> _Written task_:
Sort through the data and copy the lines holding the word "output".

(Plain-text engineering files)
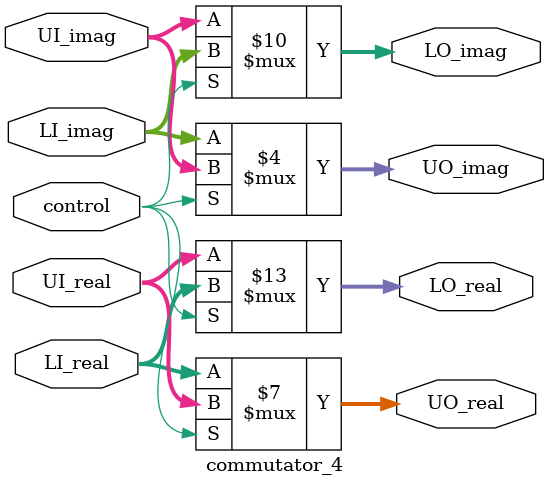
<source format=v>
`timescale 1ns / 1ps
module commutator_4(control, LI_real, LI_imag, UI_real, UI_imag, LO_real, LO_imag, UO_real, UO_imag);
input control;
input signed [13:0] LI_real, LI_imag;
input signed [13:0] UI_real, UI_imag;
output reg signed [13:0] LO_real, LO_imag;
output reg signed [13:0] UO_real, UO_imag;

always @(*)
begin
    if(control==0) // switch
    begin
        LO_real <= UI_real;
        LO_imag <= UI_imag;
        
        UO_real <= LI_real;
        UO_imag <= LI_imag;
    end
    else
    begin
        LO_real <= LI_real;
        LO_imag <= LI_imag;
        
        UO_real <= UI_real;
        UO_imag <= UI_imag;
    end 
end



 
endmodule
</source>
--
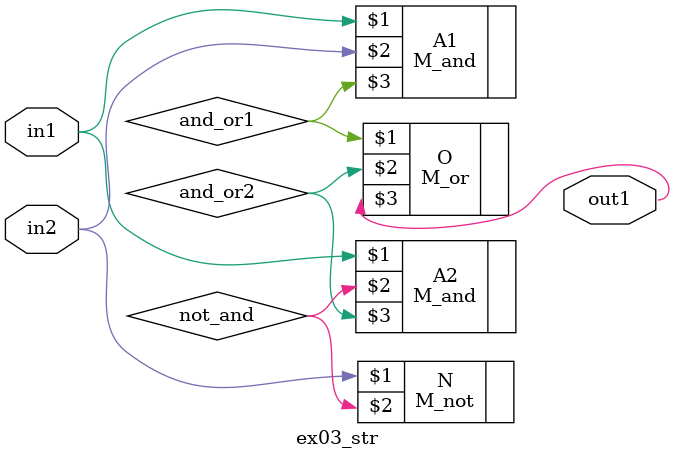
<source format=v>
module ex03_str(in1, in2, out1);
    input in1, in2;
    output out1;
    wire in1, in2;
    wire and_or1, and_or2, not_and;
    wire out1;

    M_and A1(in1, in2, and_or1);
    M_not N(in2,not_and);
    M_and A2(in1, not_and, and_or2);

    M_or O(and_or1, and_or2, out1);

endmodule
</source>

> _Finished task_:
output reg signed [13:0] LO_real, LO_imag;
output reg signed [13:0] UO_real, UO_imag;
    output out1;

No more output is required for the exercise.